Document segment: Begin

Guidelines for Fine-grained Sentence-level Arabic Readability Annotation¶

Conference: ACL 2025
arXiv: 2410.08674
Code: Yes (public dataset and annotation guidelines)
Area: Others
Keywords: Arabic Readability, Sentence-level Annotation, Fine-grained Leveling, Corpus Construction, Text Complexity

TL;DR¶

This paper proposes the BAREC corpus and its annotation guidelines, which represent a large-scale Arabic sentence-level readability evaluation resource containing over 69K sentences across 19 readability levels, and establishes benchmark models for automated readability assessment based on this resource.

Background & Motivation¶

Text readability plays an important role in reading comprehension, knowledge retention, and learning engagement. In educational contexts, matching texts of appropriate difficulty to students' reading abilities is a key requirement. While English has systems like Fountas and Pinnell's 27-level system, for Arabic, Taha/Arabi21 proposed a 19-level system, which, however, was previously mainly used for document-level annotation of children's books.

Document segment: End
Material supplied: Begin

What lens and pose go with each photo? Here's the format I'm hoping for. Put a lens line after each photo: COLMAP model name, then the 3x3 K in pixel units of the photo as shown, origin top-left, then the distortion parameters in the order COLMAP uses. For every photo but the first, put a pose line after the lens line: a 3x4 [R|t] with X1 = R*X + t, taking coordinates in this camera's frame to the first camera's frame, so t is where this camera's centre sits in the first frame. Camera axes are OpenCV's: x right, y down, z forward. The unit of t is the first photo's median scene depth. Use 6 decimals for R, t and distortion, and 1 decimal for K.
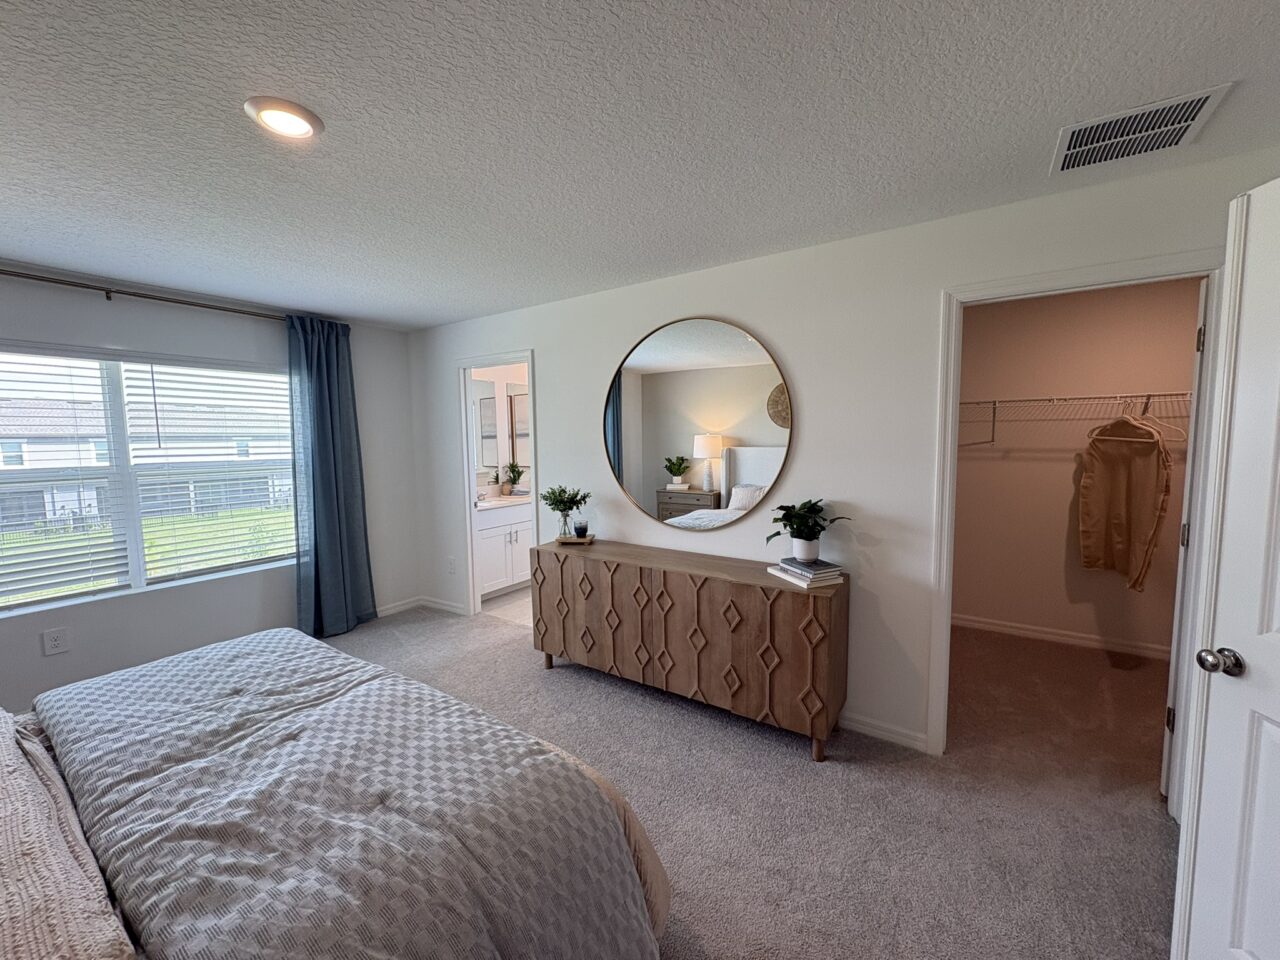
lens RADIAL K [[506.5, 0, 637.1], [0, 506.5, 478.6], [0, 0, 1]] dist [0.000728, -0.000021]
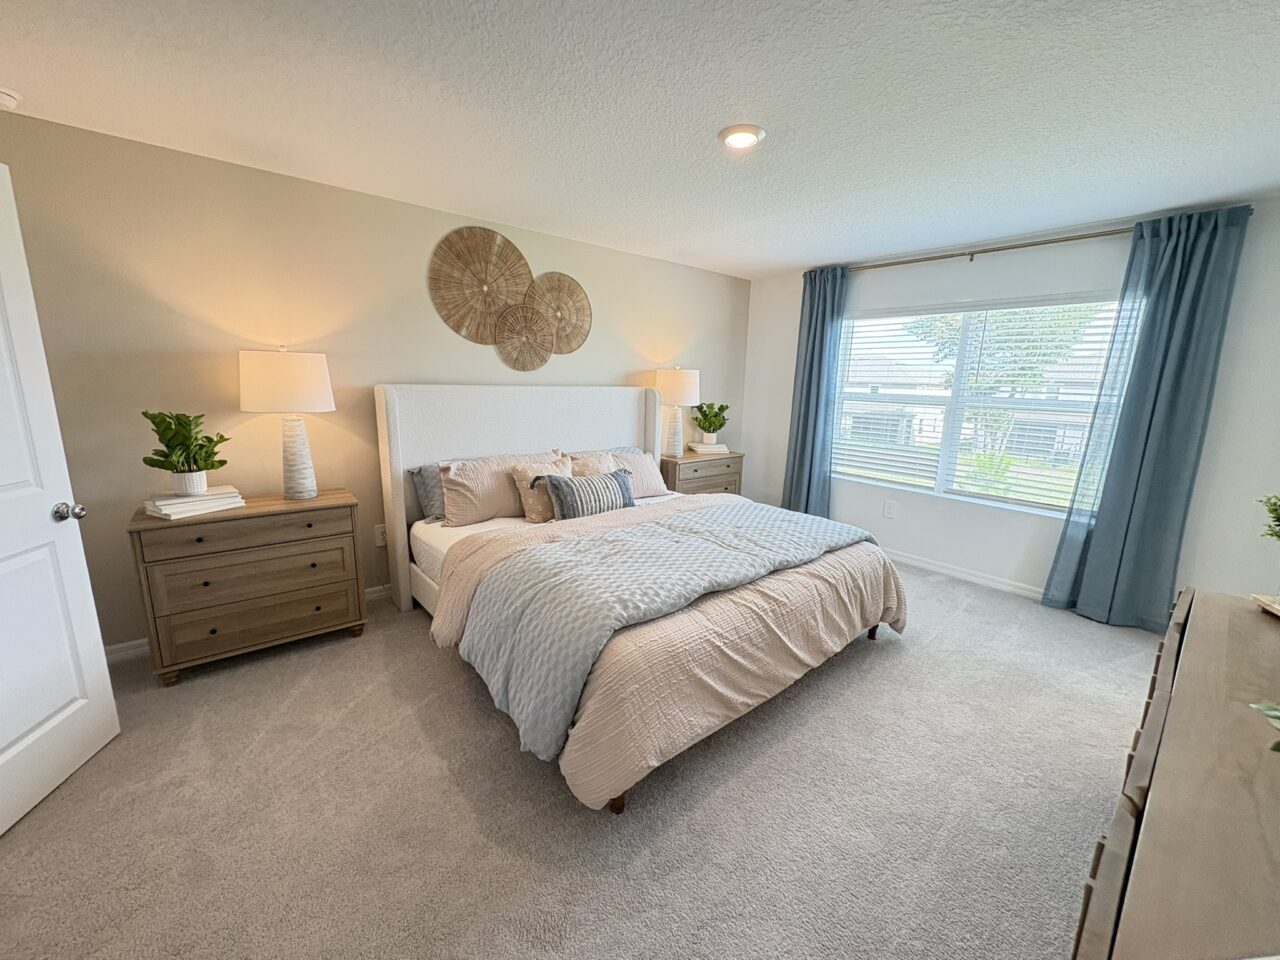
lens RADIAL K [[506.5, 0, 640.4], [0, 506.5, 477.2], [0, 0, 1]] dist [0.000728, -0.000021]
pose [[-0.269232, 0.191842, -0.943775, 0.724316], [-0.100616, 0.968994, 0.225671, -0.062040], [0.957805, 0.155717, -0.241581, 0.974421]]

Material supplied: End
Material supplied: Begin

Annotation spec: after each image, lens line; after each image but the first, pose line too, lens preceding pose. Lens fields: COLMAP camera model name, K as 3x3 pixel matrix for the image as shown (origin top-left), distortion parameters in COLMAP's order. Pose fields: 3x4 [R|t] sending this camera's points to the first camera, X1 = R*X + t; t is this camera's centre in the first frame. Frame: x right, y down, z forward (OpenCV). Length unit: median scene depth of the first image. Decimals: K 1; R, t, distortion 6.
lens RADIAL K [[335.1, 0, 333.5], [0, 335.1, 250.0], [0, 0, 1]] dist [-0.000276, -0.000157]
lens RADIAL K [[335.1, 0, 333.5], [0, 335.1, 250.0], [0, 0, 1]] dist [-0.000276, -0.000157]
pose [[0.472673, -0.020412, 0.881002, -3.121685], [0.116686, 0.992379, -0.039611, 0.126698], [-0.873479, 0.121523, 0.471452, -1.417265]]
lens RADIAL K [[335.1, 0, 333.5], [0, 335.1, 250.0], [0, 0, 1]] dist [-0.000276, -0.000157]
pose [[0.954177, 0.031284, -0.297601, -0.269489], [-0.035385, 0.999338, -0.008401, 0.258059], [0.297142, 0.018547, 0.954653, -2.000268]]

Material supplied: End
Material supplied: Begin

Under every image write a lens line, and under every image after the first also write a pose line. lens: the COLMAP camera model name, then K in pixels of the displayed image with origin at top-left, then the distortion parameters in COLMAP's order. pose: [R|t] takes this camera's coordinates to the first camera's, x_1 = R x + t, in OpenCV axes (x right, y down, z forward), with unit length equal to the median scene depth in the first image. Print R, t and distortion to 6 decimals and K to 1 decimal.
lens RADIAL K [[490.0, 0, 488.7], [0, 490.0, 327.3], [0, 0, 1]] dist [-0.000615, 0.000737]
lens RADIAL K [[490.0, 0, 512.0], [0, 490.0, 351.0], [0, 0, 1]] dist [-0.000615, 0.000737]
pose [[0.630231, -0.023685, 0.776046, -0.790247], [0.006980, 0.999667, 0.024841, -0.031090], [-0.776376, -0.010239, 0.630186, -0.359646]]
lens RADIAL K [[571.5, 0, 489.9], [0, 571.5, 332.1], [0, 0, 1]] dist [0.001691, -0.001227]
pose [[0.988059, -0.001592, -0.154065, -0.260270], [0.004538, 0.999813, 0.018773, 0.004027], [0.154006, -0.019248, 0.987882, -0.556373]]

Material supplied: End

### Requirement A
Answer these questions from the BAREC summary:
(i) At which conference is the paper listed?
(ii) About how many sentences does the BAREC corpus contain?
(iii) How many levels does Fountas and Pinnell's system have?
### Requirement B
Reproduce the stretch of the BAREC summary from "Guidelines for Fine-grained" through "and annotation guidelines)" without any changes.
The records aren't needed for what comes next.

### Written reply A
(i) ACL 2025
(ii) Over 69K sentences
(iii) 27 levels

### Written reply B
Guidelines for Fine-grained Sentence-level Arabic Readability Annotation¶

Conference: ACL 2025
arXiv: 2410.08674
Code: Yes (public dataset and annotation guidelines)